Splitting a monolith
The challenges
Breaking up a monolithic application depends on the complexity of the monolithic application.
How do you adopt microservices architectures?
How do you pull apart a monolithic database?
How can we have an efficient authentication and authorization between fairly independent microservices?
How do you take an existing system and re-architect it without having to stop all the work that the organisation is carrying out?
Melvin Edward Conway - Computer scientist, programmer and hacker
Organizations, who design systems, are constrained to produce designs which are copies of the communication structures of these organizations.
The Approach
The steps usually taken to break apart a monolith are:
Identify the components that should be written as independent services. From Conway’s Law, understand the communication channels of the client’s business, as this provides a very good starting point on how the monolith should be broken up. Pinpoint key overall functionalities of the monolith and then further split these functions into small independent components. Microservices must be as simple as possible, otherwise we risk the possibility of replacing one monolith with several smaller monoliths.
We then identify and assign team members to develop the microservice, ensuring they have a cross section of skills from developing the front-end to the backend, handling infrastructure related issues for the team, testing and team leading.
Create the microservice ecosystem. For this we need the right execution platform with CI/CD capabilities.
The execution platform needs to provide deployment management, configuration management, self-healing, scalability, centralised logging, service discovery and routing, load-balancing, microservice level monitoring, traceability, centralised storage service, container orchestration.
The Continuous Integration and Continuous Delivery (CI/CD) system provides an automated build and release system, automated testing, centralised deployment.
Once the steps above have been carried out, migration of the legacy monolithic application can begin.
The Distributed Monolith
More often than not, what usually happens is that some wise crack project manager, in his enthusiasm to ‘economise’, splits the monolith based on its existing module structure, carving out the existing database structure for each module into individual microservices that are still tightly coupled!
This means that these systems have to be deployed together.
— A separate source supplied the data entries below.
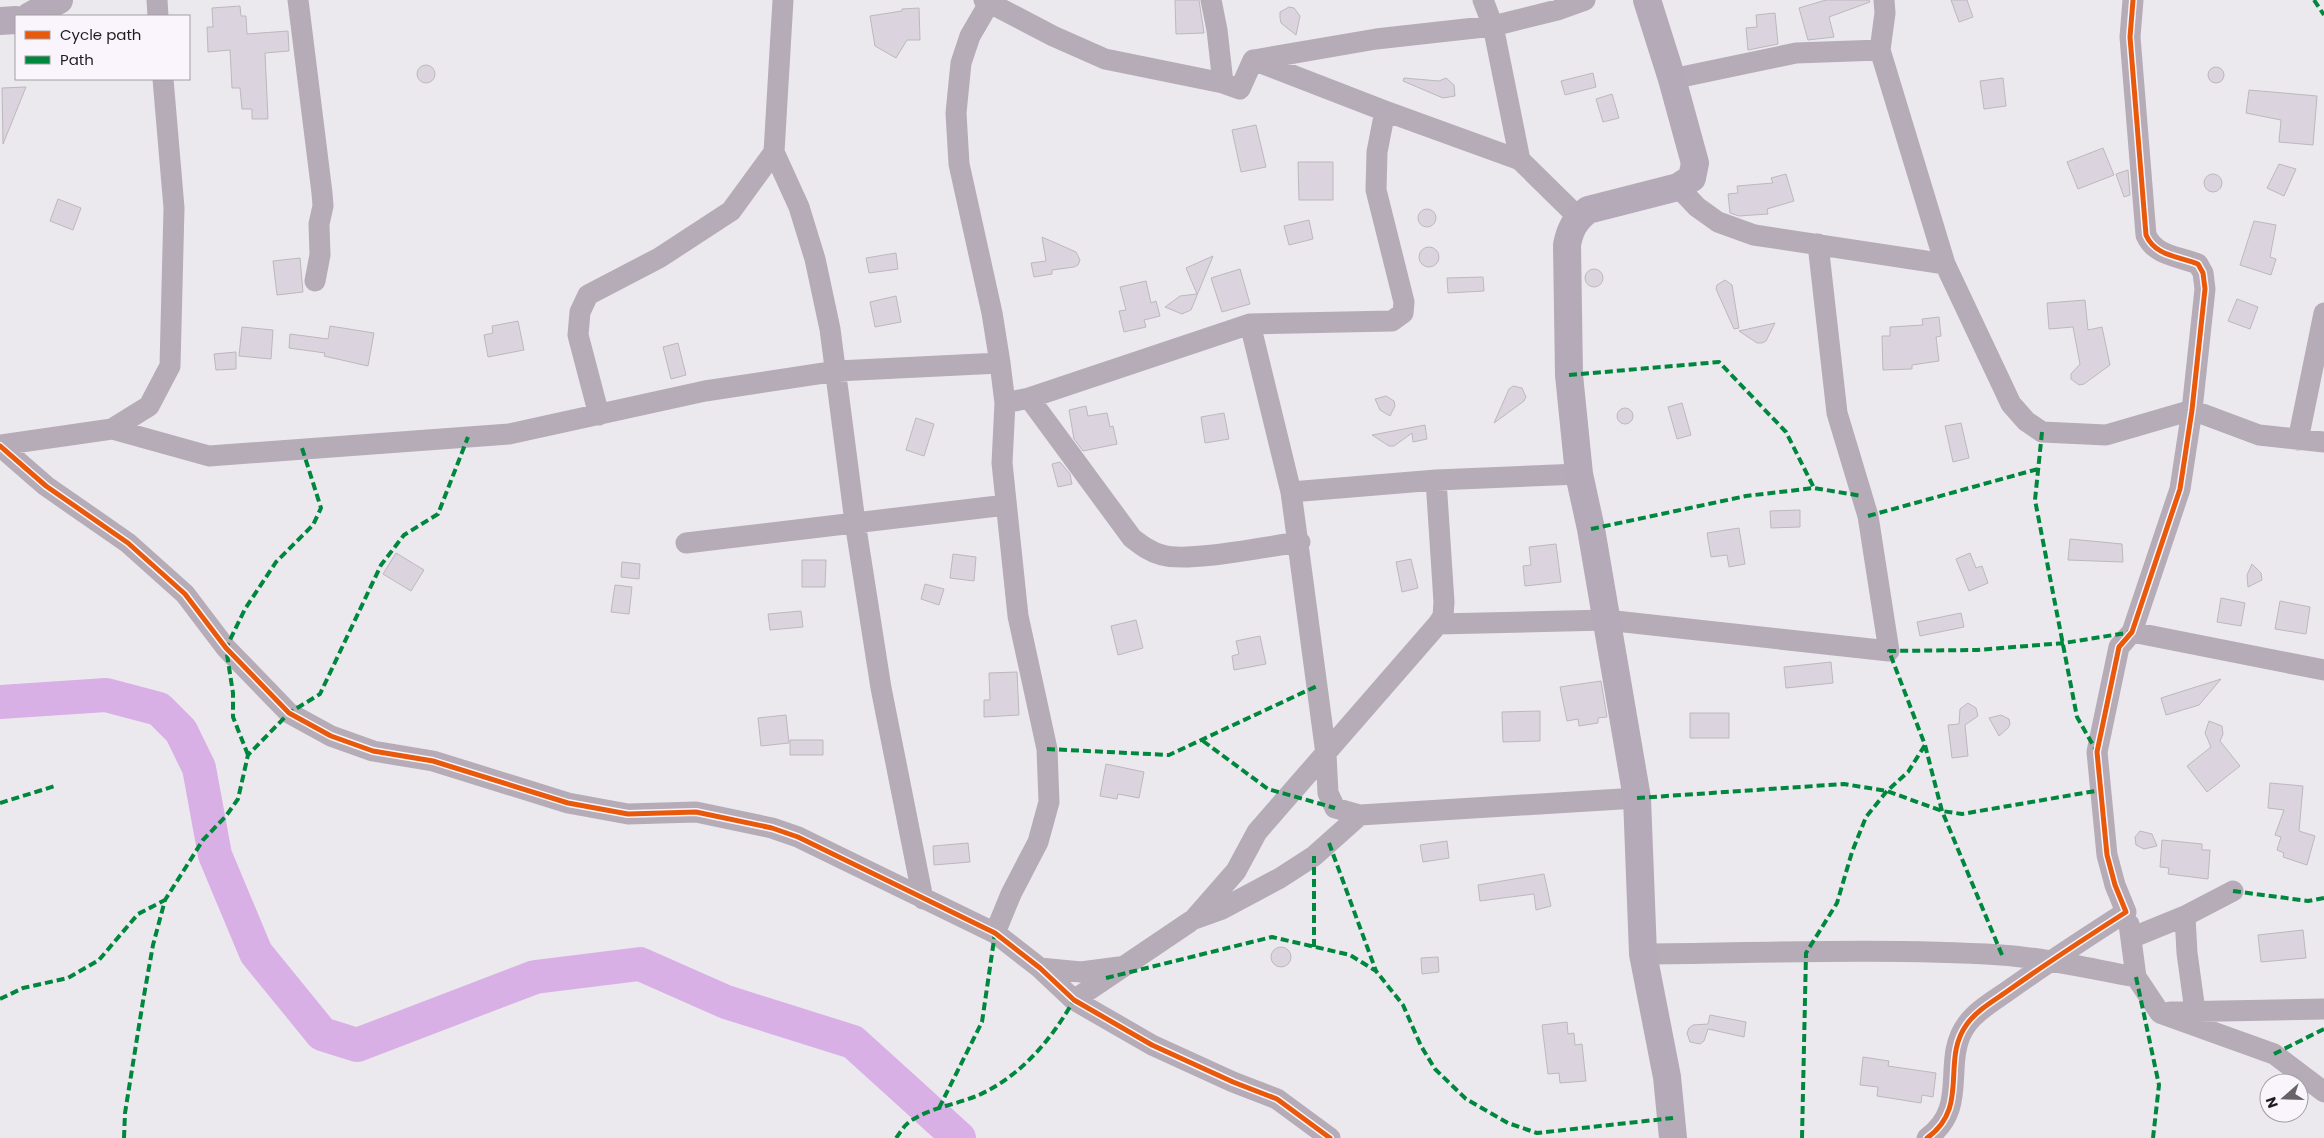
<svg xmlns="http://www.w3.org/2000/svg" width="2324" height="1138" font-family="Poppins,sans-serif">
<rect width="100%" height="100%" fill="#ece9ee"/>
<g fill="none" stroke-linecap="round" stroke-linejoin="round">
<!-- river -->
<path stroke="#d9b0e6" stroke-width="34" d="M 0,702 L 106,695 L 159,709 L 181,731 L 199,768 L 215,855 L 256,953 L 322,1034 L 357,1045 L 535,977 L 640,964 L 726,1002 L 853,1042 L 959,1138"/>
</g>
<!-- building -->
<path fill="#dbd3de" stroke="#bbb9bc" d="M 1175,0 L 1199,0 L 1204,33 L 1176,34 Z
M 1826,0 L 1869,0 L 1870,2 L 1829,17 L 1834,37 L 1808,40 L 1799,8 Z
M 1951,0 L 1967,0 L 1973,17 L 1959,22 Z
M 240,6 L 241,16 L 246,16 L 247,34 L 288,31 L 289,51 L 265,53 L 268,119 L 252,119 L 252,109 L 242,109 L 240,88 L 232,88 L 230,50 L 208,52 L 207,27 L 213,27 L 212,8 Z
M 1289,7 L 1294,8 L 1300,16 L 1296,35 L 1281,23 L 1280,18 L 1280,12 Z
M 919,8 L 920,40 L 907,40 L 896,58 L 875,46 L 870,16 L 902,11 L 902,9 Z
M 1775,13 L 1778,44 L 1748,50 L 1746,28 L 1757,27 L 1756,15 Z
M417 74a9 9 0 1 1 18 0a9 9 0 1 1-18 0Z
M2208 75a8 8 0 1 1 16 0a8 8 0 1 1-16 0Z
M 1593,73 L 1596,87 L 1565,95 L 1561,81 Z
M 1404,78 L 1439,81 L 1446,78 L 1454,85 L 1455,96 L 1443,98 L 1403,81 Z
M 2003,78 L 2006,106 L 1984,109 L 1980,81 Z
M 26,87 L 3,144 L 2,88 Z
M 2249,90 L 2317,96 L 2313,145 L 2279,142 L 2281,120 L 2246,113 Z
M 1612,94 L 1619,118 L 1603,122 L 1596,99 Z
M 1256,125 L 1266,167 L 1241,172 L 1232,130 Z
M 2103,148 L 2114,175 L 2078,189 L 2067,162 Z
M 1298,162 L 1333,162 L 1333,200 L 1299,200 Z
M 2279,164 L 2296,169 L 2284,196 L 2267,188 Z
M 2128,170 L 2130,195 L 2124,197 L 2116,174 Z
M2204 183a9 9 0 1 1 18 0a9 9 0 1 1-18 0Z
M 1786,174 L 1794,201 L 1767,209 L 1768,214 L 1739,216 L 1730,213 L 1728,194 L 1738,193 L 1737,186 L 1773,183 L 1771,178 Z
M 58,199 L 81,208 L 73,230 L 50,221 Z
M1418 218a9 9 0 1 1 18 0a9 9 0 1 1-18 0Z
M 1309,220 L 1313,239 L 1289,245 L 1284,226 Z
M 2254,221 L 2276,225 L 2270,257 L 2276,259 L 2271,275 L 2240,265 Z
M 1042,237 L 1076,252 L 1080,260 L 1078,265 L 1074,267 L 1052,270 L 1052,274 L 1034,277 L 1031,263 L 1046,261 Z
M1419 257a10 10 0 1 1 20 0a10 10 0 1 1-20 0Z
M 896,253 L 898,269 L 869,273 L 866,258 Z
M 1213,256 L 1191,310 L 1182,314 L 1165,307 L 1180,296 L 1197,294 L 1186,268 Z
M 300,258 L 303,292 L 277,295 L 273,261 Z
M1585 278a9 9 0 1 1 18 0a9 9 0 1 1-18 0Z
M 1240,269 L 1250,304 L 1222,312 L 1211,278 Z
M 1483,277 L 1484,291 L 1448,293 L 1447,278 Z
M 1725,280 L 1732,285 L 1739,328 L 1734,329 L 1716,289 L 1717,285 Z
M 1146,281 L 1151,303 L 1156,301 L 1160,316 L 1144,320 L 1146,327 L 1124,332 L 1119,311 L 1126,310 L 1120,287 Z
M 896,296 L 901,322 L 875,327 L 870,302 Z
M 2237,299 L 2258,307 L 2250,329 L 2228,321 Z
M 2085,300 L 2088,330 L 2102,327 L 2110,365 L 2084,384 L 2079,385 L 2071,379 L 2071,374 L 2080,364 L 2073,327 L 2049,329 L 2047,303 Z
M 1939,317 L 1941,336 L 1936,337 L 1939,361 L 1912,365 L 1912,369 L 1883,370 L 1882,336 L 1890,336 L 1890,327 L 1923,325 L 1922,319 Z
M 518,321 L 524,350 L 488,357 L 484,335 L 493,333 L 492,326 Z
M 1775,323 L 1766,341 L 1762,343 L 1757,343 L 1739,331 Z
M 330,326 L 374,333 L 368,366 L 324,356 L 325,353 L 289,348 L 290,334 L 328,339 Z
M 242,327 L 273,330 L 271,359 L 239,356 Z
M 678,343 L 686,375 L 671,379 L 663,347 Z
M 236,352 L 236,369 L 216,370 L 214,354 Z
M 1513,386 L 1522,388 L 1526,397 L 1524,401 L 1494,423 L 1509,389 Z
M 1386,396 L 1394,401 L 1395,406 L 1390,416 L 1380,410 L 1375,399 Z
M 1682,403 L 1691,435 L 1677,439 L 1668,407 Z
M 1086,406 L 1088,416 L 1107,413 L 1110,427 L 1113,426 L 1117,444 L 1083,451 L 1074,439 L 1069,410 Z
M1617 416a8 8 0 1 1 16 0a8 8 0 1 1-16 0Z
M 1224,413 L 1229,439 L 1205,443 L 1201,417 Z
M 916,418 L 934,424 L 924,456 L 906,450 Z
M 1961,423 L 1969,458 L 1953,462 L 1945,426 Z
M 1425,425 L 1427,439 L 1413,442 L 1412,433 L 1394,446 L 1389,446 L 1372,435 Z
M 1060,462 L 1070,474 L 1072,484 L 1058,487 L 1052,464 Z
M 1800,510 L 1800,527 L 1771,528 L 1770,511 Z
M 1739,528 L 1745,564 L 1729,567 L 1727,555 L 1711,557 L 1707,533 Z
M 2070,539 L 2122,544 L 2123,562 L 2068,560 Z
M 1556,544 L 1561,582 L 1525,586 L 1523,566 L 1531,565 L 1529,547 Z
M 396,553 L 424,570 L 411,591 L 383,574 Z
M 1970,553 L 1976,568 L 1982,566 L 1988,583 L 1969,591 L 1956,559 Z
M 953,554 L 976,557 L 974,581 L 950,578 Z
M 1411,559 L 1418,588 L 1402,592 L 1396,562 Z
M 802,560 L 826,560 L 825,587 L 802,587 Z
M 622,562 L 640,564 L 639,579 L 621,577 Z
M 2252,564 L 2261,573 L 2262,580 L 2248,587 L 2247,575 Z
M 925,584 L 944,589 L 939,605 L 921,599 Z
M 615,585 L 632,587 L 629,614 L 611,612 Z
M 2221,598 L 2245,603 L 2241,626 L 2217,622 Z
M 2280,601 L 2310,607 L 2306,634 L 2275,629 Z
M 801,611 L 803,627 L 770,630 L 768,614 Z
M 1961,613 L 1964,627 L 1920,636 L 1917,622 Z
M 1136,620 L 1143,648 L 1118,655 L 1111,626 Z
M 1260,636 L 1266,664 L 1234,670 L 1232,656 L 1239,654 L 1236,641 Z
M 1831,662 L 1833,683 L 1786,688 L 1784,667 Z
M 1017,672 L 1019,715 L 984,717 L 984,700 L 990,700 L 989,673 Z
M 2221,679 L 2199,705 L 2166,715 L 2161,698 Z
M 1601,681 L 1607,717 L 1598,718 L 1598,723 L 1579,726 L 1578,719 L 1567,721 L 1560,687 Z
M 1968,703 L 1976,708 L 1978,716 L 1965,725 L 1968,756 L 1952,758 L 1948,725 L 1959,724 L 1960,709 Z
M 1540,711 L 1540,741 L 1503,742 L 1502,712 Z
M 1690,713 L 1729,713 L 1729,738 L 1690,738 Z
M 786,715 L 789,743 L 761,746 L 758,718 Z
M 2001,715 L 2009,719 L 2010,724 L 2008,728 L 1999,736 L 1989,718 Z
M 2209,721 L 2222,726 L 2223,734 L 2220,741 L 2240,766 L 2207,792 L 2187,766 L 2211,747 L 2205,733 Z
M 790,740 L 823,740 L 823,755 L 790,755 Z
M 1106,764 L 1144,772 L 1139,798 L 1118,794 L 1117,799 L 1100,796 Z
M 2270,783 L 2303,786 L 2299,831 L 2315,836 L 2307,865 L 2283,857 L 2284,853 L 2277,850 L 2281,837 L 2275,835 L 2284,810 L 2268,808 Z
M 2140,831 L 2152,834 L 2157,846 L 2144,849 L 2136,845 L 2135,837 Z
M 2162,840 L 2202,844 L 2202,850 L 2210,850 L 2208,879 L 2168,874 L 2169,868 L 2160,867 Z
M 1447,841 L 1449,858 L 1423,862 L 1420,845 Z
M 968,843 L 970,862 L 934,865 L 933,846 Z
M 1544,874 L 1551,906 L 1536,910 L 1534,894 L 1480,901 L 1478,885 Z
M 2303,930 L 2306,958 L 2261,962 L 2258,935 Z
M1271 957a10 10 0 1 1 20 0a10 10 0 1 1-20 0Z
M 1438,957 L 1439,972 L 1422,974 L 1421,958 Z
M 1710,1015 L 1746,1022 L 1744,1037 L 1708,1029 L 1704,1041 L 1700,1044 L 1690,1042 L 1687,1033 L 1689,1028 L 1693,1025 L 1708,1024 Z
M 1567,1022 L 1568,1034 L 1574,1033 L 1575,1045 L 1582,1044 L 1586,1081 L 1560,1083 L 1559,1073 L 1548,1074 L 1542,1025 Z
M 1863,1057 L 1889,1061 L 1888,1066 L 1936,1073 L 1933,1097 L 1922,1095 L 1921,1103 L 1877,1096 L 1878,1087 L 1860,1085 Z"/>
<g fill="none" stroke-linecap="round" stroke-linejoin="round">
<!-- street -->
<path stroke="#b5acb8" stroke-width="21" d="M 157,0 L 158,16
M 298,0 L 322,193 L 323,206 L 319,224 L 320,255 L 315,281
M 984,0 L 1053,36 L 1105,59 L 1223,83 L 1240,89 L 1253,60 L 1385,111 L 1520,160 L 1578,217
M 991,0 L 970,36 L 961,63 L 956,113 L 959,164 L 992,313 L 1000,363 L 1005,403 L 1002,463 L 1018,616 L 1047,749 L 1049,802 L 1038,842 L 1011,894 L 995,933
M 1211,0 L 1217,30 L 1223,83
M 1483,0 L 1493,26 L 1520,160
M 1884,0 L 1885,13 L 1880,50 L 1945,264
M 1254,60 L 1376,39 L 1493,26 L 1557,10 L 1585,0
M 1672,79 L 1796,53 L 1880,50
M 774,152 L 799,207 L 815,259 L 830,329 L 855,522 L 881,688 L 923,899
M 1678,187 L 1697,207 L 1718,222 L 1754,235 L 1945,264 L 2011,404 L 2026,421 L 2042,432 L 2106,435 L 2192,410 L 2259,435 L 2324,442
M 1250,324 L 1291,492 L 1326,754 L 1328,793 L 1335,808 L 1360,815
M 1029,398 L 1132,538 C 1141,545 1150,552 1162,555 C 1188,563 1269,546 1300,542
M 1005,403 L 1029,398 L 1250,324 L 1392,321 L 1403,313 L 1404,302 L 1376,190 L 1377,152 L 1385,111
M 599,415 L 578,335 L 580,312 L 588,295 L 659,258 L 731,211 L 774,152 L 783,0
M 112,429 L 149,406 L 170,366 L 174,208 L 163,79
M 2298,440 L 2324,313
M 0,445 L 112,429 L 209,456 L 509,434 L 705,391 L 837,371 L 1000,363
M 0,446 L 46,486 L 128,543 L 185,594 L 226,648 L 289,713 L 331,736 L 373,751 L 433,761 L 568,803 L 628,814 L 696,812 L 772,828 L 798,837 L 995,933 L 1040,968 L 1074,1000 L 1152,1045 L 1233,1082 L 1277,1099 L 1330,1138
M 1436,480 L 1444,602 L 1443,616 L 1438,624
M 1291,492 L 1436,480 L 1579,474
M 686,543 L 1006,505
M 2132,632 L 2324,670
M 2185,916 L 2187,953 L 2195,1011
M 1194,919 L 1236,871 L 1257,832 L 1438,624 L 1606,620 L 1889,651 L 1868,516 L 1837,413 L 1818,244
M 2129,924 L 2136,977
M 2131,938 L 2185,916 L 2233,891
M 1643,954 C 1762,953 1882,948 2001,955 C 2046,958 2091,969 2136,977 L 2160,1013 L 2274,1054 L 2324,1092
M 1040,968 L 1081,972 L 1119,967
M 1074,1000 L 1194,919 L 1222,909 L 1280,878 L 1314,856 L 1360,815 L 1637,798
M 2170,1012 L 2324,1009
M 1927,1138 C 1971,1107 1940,1060 1967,1024 C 1977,1010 1995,1000 2009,990 C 2047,963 2087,937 2126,912 L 2115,885 L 2107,855 L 2097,752 L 2119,647 L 2132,632 L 2180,489 L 2192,410 L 2205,289 L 2203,273 L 2198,264 C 2178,256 2155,256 2146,235 L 2130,37 L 2133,0"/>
<!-- secondary -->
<path stroke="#b5aab8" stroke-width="28" d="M 1647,0 L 1672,79 L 1695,163 L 1692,178 L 1678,187 L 1588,210 C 1575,220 1570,229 1567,245 L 1569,375 L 1579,474 L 1591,529 L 1637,798 L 1643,954 L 1667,1077 L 1673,1138
M 30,16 L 59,0
M 0,21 L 16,20"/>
<!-- quiet -->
<path stroke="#00873e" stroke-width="4" stroke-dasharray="8 4" stroke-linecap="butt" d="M 2314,0 L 2324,15
M 1569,375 L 1719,362 L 1786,432 L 1814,488
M 2042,432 L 2035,500 L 2077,717 L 2097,752
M 1868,516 L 2038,469
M 1591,529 L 1746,496 L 1814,488 L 1862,496
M 1203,741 L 1268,789 L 1335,808
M 1047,749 L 1169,755 L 1317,686
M 248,755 L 233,717 L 233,693 L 226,648 L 245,609 L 276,562 L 313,525 L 321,508 L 302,448
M 1637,798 L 1844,784 L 1887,791 L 1942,811 L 1962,814 L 2101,790
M 0,803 L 55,786
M 1329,843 L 1376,971
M 2233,891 L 2308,901 L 2324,898
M 1314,947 L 1314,856
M 2002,955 L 1942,811 L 1925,745 L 1889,651 L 1977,650 L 2064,643 L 2132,632
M 2136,977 L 2159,1085 L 2153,1138
M 1106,978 L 1272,937 L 1350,955 L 1376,971 L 1403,1005 L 1421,1046 L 1435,1069 L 1466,1099 L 1508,1123 L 1537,1133 L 1673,1118
M 0,999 L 23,988 L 68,978 L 99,960 L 138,914 L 165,900
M 2274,1054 L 2324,1029
M 939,1108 L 982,1022 L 995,933
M 124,1138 L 125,1113 L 143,1001 L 153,945 L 165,900 L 203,840 L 226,816 L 238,799 L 248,755 L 289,713 L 320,694 L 381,565 L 404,535 L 438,514 L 468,437
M 896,1138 C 900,1133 903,1127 908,1123 C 927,1108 956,1105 979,1095 C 1022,1075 1051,1040 1074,1000
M 1802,1138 L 1806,953 L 1837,903 L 1852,852 L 1866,817 L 1887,791 L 1908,772 L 1925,745"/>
<defs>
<path id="cycleway" d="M 0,446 L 46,486 L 128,543 L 185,594 L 226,648 L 289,713 L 331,736 L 373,751 L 433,761 L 568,803 L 628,814 L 696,812 L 772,828 L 798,837 L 995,933 L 1040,968 L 1074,1000 L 1152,1045 L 1233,1082 L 1277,1099 L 1330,1138
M 1927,1138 C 1971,1107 1940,1060 1967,1024 C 1977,1010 1995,1000 2009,990 C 2047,963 2087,937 2126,912 L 2115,885 L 2107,855 L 2097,752 L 2119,647 L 2132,632 L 2180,489 L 2192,410 L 2205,289 L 2203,273 L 2198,264 C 2178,256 2155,256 2146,235 L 2130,37 L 2133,0"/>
</defs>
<!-- cycleway casing -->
<use href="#cycleway" stroke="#faf5fc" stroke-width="8"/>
<!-- cycleway -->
<use href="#cycleway" stroke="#e8590c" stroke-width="5"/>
</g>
<!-- legend -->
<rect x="15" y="15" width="175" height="65" fill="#faf5fc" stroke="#a29fa4"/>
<rect x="25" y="31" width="25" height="8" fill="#e8590c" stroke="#a29fa4"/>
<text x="60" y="40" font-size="15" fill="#1f1d20">Cycle path</text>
<rect x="25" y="56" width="25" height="8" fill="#00873e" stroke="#a29fa4"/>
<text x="60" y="65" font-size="15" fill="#1f1d20">Path</text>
<!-- north arrow -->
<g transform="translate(2284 1098) rotate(250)"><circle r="24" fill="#faf5fc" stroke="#a29fa4"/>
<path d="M0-4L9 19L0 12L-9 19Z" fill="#676468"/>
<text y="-8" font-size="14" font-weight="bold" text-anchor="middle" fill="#1f1d20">N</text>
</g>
</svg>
Even though it meets the definition of a service-oriented architecture (SOA), it fails to deliver on the promises of SOA. Distributed monoliths have all the disadvantages of a distributed system and the disadvantages of a single-process monolith, without having the upside of either!
This situation usually occurs in an environment where not enough focus was placed on concepts such as information hiding, leading to highly coupled architecture, in which changes ripple across service boundaries. Seemingly innocent changes that appear to be local in scope break other parts of the system.
Getting around these challenges
To get around the challenges of adopting an autonomous team approach, it is important that team members treat each other as peers and share their knowledge with each other within the team and outside of the team.
It is important for team members to update a centralised document that is easily access by all team members.
Advantages of a Monolith
It is unfortunate that people have come to view monoliths as something to be avoided. People equate monoliths with legacy. And this is a problem.
The monolith architecture is a valid design choice as it has its own set of advantages:
Being able to re-use code between modules.
It is much simpler to deploy, avoiding many pitfalls associated with distributed system.
It results in simpler developer workflows, monitoring, troubleshooting and end-to-end testing.
In fact, with Martin Fowler’s Design Stamina Hypothesis, especially in the beginning of a project, when requirements are not clear, it might be faster to have a monolith until such a time when changing the design becomes more and more expensive, especially if requirements change quite a bit.
In this situation, it might be better to get back to the drawing board and redesign the application from scratch as microservices, because:
the requirements would have become a little bit more firmer than in the beginning
the team has a better appreciation of the requirements and what is expected of the new application
they would have a better idea on what the new design would need to be like and how to avoid previous pitfalls.
the resultant architecture is much cleaner and should be designed to handle changes in future requirements
more often than not, this cleaner design makes the application much easier and much cheaper to maintain going forward.
The question really boils down to - would management be willing to invest in the short term to go with the new redesigned application for long term savings in cost and maintenance?